March 18, 2015

Ninth Annual Film Festival Expands Its Creative Reach

SAVING THE OCEANS: Ian Hinkle’s film “Reaching Blue” is among the offerings at this year’s Princeton Environmental Film Festival, opening Thursday and running through March 29.

SAVING THE OCEANS: Ian Hinkle’s film “Reaching Blue” is among the offerings at this year’s Princeton Environmental Film Festival, opening Thursday and running through March 29.

Susan Conlon had some specific aims in mind when she began planning this year’s Princeton Environmental Film Festival. Opening at the Princeton Public Library Thursday and running through March 29, the ninth annual festival of films and speakers on a sustainable theme meets most of those goals set by Ms. Conlon, a librarian and the festival’s founder.

“We wanted to infuse creative input into the festival,” she said. “We were really looking at how to enhance the local creative involvement. We also wanted to connect with community partners. We wanted to expand — not necessarily making it bigger, but making it better with greater youth participation.”

By showing one of the films simultaneously at the library and the Princeton Garden Theatre, and by collaborating with Princeton University, Ms. Conlon has fulfilled one goal. Initiating a student film competition completes two others. “We’re expanding the reach, doing more but at the same time keeping things in the scope of what we’ve done in the past,” she said.

What you need to do:
• 1. Transcribe the part of the film festival article that opens with the words containing "Ninth Annual Film" and closes with "the festival’s founder.".
• 2. Answer these questions from the film festival article:
(a) Where does the festival open on Thursday?
(b) Which film by Ian Hinkle is among this year's offerings?
(c) What step completes two of Ms. Conlon's goals?
The items that follow have no connection to the film festival article.

Records supplied:
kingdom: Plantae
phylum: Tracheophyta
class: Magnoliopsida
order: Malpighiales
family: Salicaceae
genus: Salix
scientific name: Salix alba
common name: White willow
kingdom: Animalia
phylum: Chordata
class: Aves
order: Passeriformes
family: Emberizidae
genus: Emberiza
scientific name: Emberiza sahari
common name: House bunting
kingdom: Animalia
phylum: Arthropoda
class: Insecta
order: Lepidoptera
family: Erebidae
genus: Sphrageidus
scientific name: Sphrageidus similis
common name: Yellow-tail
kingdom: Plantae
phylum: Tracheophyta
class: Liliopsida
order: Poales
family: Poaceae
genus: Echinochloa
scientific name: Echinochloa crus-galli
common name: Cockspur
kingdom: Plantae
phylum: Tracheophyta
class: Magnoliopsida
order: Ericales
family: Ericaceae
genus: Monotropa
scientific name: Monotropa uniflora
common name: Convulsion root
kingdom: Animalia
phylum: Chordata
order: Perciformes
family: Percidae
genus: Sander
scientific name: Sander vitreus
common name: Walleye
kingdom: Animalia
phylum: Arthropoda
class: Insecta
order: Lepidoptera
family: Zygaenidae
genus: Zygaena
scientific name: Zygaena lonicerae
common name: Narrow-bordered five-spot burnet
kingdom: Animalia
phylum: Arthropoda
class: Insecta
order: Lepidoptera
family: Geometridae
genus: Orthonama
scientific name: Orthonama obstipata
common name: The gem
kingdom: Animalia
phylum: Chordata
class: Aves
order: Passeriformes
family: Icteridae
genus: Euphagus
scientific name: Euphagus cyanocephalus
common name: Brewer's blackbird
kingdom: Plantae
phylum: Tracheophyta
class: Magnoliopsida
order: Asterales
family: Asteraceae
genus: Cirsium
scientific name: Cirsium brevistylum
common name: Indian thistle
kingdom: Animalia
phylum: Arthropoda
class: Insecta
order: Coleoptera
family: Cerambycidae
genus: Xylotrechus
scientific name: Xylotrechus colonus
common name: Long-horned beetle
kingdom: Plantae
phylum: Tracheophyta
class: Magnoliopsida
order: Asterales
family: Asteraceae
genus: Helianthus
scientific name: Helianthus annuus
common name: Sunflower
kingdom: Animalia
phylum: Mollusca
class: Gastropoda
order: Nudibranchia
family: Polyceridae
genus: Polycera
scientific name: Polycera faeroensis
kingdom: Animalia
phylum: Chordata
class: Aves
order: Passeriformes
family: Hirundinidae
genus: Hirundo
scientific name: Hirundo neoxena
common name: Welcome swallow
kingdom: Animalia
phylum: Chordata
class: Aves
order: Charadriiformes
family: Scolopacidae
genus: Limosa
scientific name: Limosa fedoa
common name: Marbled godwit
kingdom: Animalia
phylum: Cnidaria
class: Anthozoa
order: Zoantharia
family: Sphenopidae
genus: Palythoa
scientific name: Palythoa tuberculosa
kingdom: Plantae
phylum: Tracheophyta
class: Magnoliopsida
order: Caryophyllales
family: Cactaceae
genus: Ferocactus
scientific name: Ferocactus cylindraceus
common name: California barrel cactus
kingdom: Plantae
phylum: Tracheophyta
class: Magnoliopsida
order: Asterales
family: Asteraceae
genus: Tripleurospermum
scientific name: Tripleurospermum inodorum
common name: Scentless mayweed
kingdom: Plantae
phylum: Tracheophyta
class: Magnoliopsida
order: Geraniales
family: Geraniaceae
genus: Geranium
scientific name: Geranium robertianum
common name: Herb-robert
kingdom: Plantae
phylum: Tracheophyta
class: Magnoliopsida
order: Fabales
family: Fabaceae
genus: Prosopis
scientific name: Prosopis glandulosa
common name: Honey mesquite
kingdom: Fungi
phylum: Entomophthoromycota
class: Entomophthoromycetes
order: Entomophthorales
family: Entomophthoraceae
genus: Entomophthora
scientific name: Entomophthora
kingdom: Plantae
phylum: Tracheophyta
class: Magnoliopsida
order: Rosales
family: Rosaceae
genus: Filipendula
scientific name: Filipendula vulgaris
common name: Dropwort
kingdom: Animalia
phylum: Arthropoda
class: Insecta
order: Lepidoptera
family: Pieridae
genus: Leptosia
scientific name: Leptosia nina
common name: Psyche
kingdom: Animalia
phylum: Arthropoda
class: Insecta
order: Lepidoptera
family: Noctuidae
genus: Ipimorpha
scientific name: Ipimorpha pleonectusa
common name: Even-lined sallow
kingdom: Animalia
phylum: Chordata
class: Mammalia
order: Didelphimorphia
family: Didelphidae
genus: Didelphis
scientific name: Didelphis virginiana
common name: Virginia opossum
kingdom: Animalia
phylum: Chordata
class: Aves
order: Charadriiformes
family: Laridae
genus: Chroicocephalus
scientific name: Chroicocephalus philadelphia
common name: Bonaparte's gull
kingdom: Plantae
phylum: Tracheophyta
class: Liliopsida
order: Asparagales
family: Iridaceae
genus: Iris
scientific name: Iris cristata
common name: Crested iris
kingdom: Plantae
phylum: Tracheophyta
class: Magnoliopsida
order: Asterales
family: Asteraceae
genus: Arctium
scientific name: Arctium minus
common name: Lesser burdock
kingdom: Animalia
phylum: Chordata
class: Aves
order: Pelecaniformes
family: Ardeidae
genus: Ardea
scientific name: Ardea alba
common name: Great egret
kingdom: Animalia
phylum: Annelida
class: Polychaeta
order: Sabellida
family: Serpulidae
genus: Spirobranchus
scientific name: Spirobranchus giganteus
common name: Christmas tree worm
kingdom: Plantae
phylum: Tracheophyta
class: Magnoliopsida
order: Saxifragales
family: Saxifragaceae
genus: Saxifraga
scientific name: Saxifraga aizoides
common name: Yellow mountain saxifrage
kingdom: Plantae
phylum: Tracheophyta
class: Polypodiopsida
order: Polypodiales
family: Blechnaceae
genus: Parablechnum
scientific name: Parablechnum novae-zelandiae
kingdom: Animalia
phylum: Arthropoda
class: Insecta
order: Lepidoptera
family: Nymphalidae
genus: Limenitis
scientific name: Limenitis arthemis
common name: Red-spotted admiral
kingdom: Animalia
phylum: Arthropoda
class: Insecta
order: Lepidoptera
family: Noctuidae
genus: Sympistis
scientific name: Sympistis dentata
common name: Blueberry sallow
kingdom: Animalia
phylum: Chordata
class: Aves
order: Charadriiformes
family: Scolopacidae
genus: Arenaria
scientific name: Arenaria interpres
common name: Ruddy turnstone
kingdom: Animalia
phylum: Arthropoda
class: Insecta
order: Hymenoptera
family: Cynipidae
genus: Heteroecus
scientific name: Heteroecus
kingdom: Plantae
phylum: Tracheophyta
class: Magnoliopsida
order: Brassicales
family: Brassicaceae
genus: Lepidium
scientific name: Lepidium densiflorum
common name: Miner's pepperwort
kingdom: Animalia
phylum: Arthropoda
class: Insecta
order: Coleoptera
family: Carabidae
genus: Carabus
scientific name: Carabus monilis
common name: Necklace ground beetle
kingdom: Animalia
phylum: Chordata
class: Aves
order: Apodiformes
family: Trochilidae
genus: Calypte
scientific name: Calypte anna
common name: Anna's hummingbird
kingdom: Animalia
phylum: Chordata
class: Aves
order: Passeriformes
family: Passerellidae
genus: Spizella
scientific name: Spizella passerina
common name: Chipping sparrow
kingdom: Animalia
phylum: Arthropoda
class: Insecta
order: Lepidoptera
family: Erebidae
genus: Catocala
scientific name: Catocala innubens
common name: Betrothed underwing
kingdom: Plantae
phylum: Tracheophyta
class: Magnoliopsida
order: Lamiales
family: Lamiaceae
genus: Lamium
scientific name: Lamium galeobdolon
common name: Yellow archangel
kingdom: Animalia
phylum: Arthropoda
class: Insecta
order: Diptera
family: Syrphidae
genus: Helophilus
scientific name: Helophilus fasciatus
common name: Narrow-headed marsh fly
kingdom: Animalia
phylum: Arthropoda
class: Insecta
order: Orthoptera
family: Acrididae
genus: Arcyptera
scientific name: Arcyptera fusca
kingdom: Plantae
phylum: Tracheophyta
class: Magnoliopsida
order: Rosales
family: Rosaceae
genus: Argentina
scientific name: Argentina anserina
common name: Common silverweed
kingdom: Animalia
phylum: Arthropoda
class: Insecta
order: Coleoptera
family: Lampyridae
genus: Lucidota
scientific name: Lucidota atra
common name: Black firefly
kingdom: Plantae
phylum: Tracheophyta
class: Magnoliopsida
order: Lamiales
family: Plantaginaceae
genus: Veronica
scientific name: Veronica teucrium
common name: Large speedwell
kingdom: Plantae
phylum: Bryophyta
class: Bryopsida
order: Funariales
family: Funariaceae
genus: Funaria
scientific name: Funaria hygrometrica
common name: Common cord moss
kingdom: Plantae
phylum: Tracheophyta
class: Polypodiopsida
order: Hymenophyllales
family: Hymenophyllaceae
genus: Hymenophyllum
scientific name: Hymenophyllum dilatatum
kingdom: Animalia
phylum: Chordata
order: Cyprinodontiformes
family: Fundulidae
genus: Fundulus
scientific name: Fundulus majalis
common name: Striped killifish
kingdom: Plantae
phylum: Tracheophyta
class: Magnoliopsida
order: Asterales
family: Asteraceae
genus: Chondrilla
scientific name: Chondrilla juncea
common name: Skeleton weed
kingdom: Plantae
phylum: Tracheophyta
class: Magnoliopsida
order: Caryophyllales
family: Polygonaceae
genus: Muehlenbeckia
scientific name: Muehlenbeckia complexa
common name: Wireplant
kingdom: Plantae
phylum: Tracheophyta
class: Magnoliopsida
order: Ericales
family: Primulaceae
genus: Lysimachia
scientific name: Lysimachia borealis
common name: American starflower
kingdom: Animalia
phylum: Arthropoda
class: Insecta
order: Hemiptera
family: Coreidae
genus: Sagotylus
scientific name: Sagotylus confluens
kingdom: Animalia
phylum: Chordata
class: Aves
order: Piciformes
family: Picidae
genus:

Solutions below:
• 1.
Ninth Annual Film Festival Expands Its Creative Reach

SAVING THE OCEANS: Ian Hinkle’s film “Reaching Blue” is among the offerings at this year’s Princeton Environmental Film Festival, opening Thursday and running through March 29.

SAVING THE OCEANS: Ian Hinkle’s film “Reaching Blue” is among the offerings at this year’s Princeton Environmental Film Festival, opening Thursday and running through March 29.

Susan Conlon had some specific aims in mind when she began planning this year’s Princeton Environmental Film Festival. Opening at the Princeton Public Library Thursday and running through March 29, the ninth annual festival of films and speakers on a sustainable theme meets most of those goals set by Ms. Conlon, a librarian and the festival’s founder.

• 2.
(a) At the Princeton Public Library.
(b) "Reaching Blue."
(c) Initiating a student film competition.